In the end, the grassroots community, the international community will express its grief in having waited so long to do something that would change policy toward Iraqis, one that has cost them their society, culture, family life, economy. They will be the ones who have made a shift in understanding morally a situation and think of more creative ways to resolve the weapons issues….including ending the production of those same weapons in the US and the end to arm sales to the region, especially to irresponsible and unaccountable leaders. In the end also, the US will have convinced the American public that its policy has been for the people and against the Iraqi government, without mentioning the supply of arms to Iraq in the 1980’s. The US has benefited in some ways, getting oil wholesale or the hope that Iraq’s oil, when eventually out on the market, would have to be open markets, versus nationalized oil as it had been before. It is far better to have the enemy outside of yourself than within your own country; enemy making is a great way to keep people focused on their nationalism. Similar to what Israel and Palestine face today: is the destruction of one people less upsetting than the other? Can we judge human beings from where they came in way that commits them to death or no freedom? The US will not create a precedent to admit its mistakes and failure of policy, for what would that mean for the superpower showing weakness?
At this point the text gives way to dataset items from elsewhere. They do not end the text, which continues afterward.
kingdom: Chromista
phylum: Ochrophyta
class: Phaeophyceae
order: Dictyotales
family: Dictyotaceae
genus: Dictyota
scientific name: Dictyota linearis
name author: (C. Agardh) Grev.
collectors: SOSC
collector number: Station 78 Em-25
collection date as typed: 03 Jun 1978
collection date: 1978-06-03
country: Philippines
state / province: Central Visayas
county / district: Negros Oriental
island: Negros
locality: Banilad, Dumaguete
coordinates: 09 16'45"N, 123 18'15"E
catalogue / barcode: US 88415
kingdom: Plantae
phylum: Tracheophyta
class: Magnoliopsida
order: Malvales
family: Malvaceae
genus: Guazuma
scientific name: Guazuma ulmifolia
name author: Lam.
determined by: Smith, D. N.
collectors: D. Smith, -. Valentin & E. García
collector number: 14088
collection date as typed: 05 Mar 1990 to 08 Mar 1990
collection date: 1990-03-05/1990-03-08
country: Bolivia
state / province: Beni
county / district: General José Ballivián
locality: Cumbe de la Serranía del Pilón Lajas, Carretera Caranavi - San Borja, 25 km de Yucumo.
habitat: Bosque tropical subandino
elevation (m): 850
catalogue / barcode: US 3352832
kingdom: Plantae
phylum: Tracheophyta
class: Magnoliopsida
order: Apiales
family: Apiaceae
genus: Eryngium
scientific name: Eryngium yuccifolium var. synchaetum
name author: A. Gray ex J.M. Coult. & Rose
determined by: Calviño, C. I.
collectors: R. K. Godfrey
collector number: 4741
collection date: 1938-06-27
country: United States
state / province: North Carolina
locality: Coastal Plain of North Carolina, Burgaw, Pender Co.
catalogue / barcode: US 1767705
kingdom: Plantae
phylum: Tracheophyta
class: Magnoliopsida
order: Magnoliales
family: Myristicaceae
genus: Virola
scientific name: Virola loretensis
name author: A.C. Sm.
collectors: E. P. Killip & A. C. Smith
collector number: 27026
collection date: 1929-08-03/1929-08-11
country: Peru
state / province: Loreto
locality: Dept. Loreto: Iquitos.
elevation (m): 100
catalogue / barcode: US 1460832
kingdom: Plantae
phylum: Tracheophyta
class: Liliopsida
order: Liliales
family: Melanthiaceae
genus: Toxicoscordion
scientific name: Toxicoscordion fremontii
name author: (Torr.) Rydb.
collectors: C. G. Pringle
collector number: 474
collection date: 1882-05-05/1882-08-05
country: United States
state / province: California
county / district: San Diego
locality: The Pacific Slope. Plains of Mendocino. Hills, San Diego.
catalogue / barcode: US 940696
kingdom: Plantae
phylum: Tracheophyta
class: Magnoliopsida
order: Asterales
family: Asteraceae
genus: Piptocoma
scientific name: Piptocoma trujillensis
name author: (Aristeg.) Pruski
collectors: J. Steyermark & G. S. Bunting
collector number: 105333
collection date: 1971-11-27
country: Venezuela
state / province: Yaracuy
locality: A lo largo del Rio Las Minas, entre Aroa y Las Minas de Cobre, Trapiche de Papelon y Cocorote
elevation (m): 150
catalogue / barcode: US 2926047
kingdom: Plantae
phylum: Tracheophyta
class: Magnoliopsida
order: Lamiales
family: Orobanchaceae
The last issue is accountability. On rare occasions there have been reporters and journalists who have told the story from the ground, rather than from a State Department perspective. It is a much harder argument to make when you ask the American public to judge the sincerity and need for troops in the Gulf and for continued air war and sanctions once they start hearing about the lives of real people. A new congressional delegation will go in January 2001 to take a look again at the sanctions impact. A house resolution has been going around to see if there is enough momentum to override the administration’s feelings about keeping sanctions in place.

It is clear that the international world has come to its senses in recognizing its role in deepening the suffering of Iraqis by maintaining sanctions. My hope is that the US administration will one day admit its wrongdoings and ask forgiveness for the destruction they have placed upon a whole people for its own benefit. Then peace processes will start being more successful, as we recognize the rights of all people to have stability, security, freedom and safety.